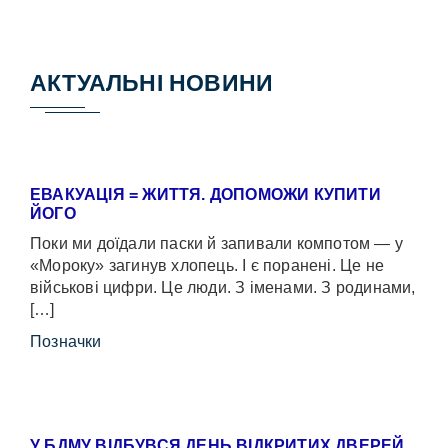
АКТУАЛЬНІ НОВИНИ
ЕВАКУАЦІЯ = ЖИТТЯ. ДОПОМОЖИ КУПИТИ
ЙОГО
Поки ми доїдали паски й запивали компотом — у
«Мороку» загинув хлопець. І є поранені. Це не
військові цифри. Це люди. З іменами. З родинами,
[…]
Позначки
У БДМУ ВІДБУВСЯ ДЕНЬ ВІДКРИТИХ ДВЕРЕЙ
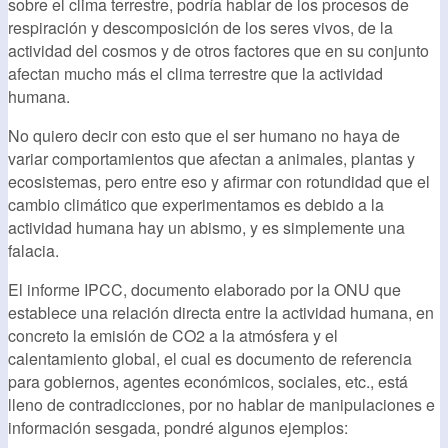
sobre el clima terrestre, podría hablar de los procesos de
respiración y descomposición de los seres vivos, de la
actividad del cosmos y de otros factores que en su conjunto
afectan mucho más el clima terrestre que la actividad
humana.
No quiero decir con esto que el ser humano no haya de
variar comportamientos que afectan a animales, plantas y
ecosistemas, pero entre eso y afirmar con rotundidad que el
cambio climático que experimentamos es debido a la
actividad humana hay un abismo, y es simplemente una
falacia.
El informe IPCC, documento elaborado por la ONU que
establece una relación directa entre la actividad humana, en
concreto la emisión de CO2 a la atmósfera y el
calentamiento global, el cual es documento de referencia
para gobiernos, agentes económicos, sociales, etc., está
lleno de contradicciones, por no hablar de manipulaciones e
información sesgada, pondré algunos ejemplos:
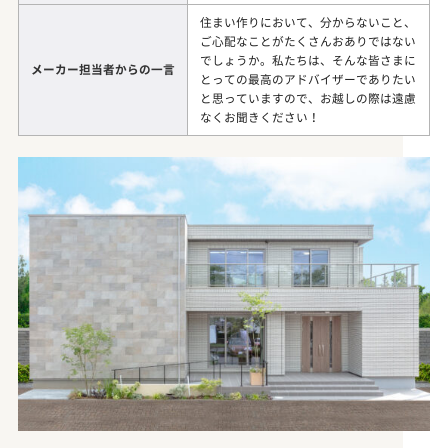
住まい作りにおいて、分からないこと、
ご心配なことがたくさんおありではない
でしょうか。私たちは、そんな皆さまに
メーカー担当者からの一言
とっての最高のアドバイザーでありたい
と思っていますので、お越しの際は遠慮
なくお聞きください！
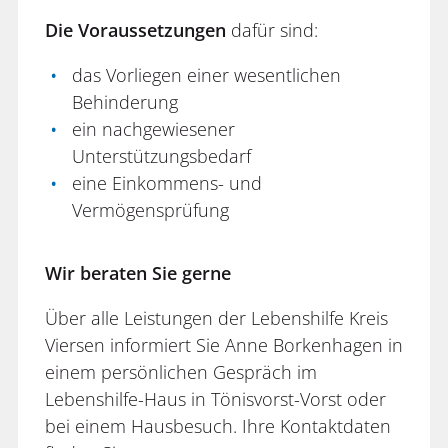
Die Voraussetzungen
dafür sind:
das Vorliegen einer wesentlichen
Behinderung
ein nachgewiesener
Unterstützungsbedarf
eine Einkommens- und
Vermögensprüfung
Wir beraten Sie gerne
Über alle Leistungen der Lebenshilfe Kreis
Viersen informiert Sie Anne Borkenhagen in
einem persönlichen Gespräch im
Lebenshilfe-Haus in Tönisvorst-Vorst oder
bei einem Hausbesuch. Ihre Kontaktdaten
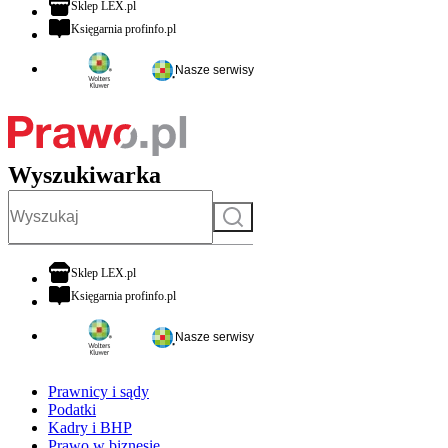
otwiera się w nowej karcie
Sklep LEX.pl
otwiera się w nowej karcie
Księgarnia profinfo.pl
Nasze serwisy
Wyszukiwarka
Szukaj
otwiera się w nowej karcie
Sklep LEX.pl
otwiera się w nowej karcie
Księgarnia profinfo.pl
Nasze serwisy
Prawnicy i sądy
Podatki
Kadry i BHP
Prawo w biznesie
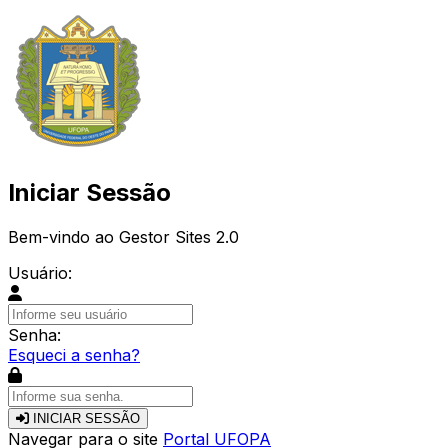
Iniciar Sessão
Bem-vindo ao Gestor Sites 2.0
Usuário:
Senha:
Esqueci a senha?
INICIAR SESSÃO
Navegar para o site
Portal UFOPA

Exercise directions —
I'd like the lines above repeated exactly, from the one that contains "para gobiernos, agentes" through the one that contains "とっての最高のアドバイザーでありたい", with no pictures.

Exercise response —
para gobiernos, agentes económicos, sociales, etc., está
lleno de contradicciones, por no hablar de manipulaciones e
información sesgada, pondré algunos ejemplos:
住まい作りにおいて、分からないこと、
ご心配なことがたくさんおありではない
でしょうか。私たちは、そんな皆さまに
メーカー担当者からの一言
とっての最高のアドバイザーでありたい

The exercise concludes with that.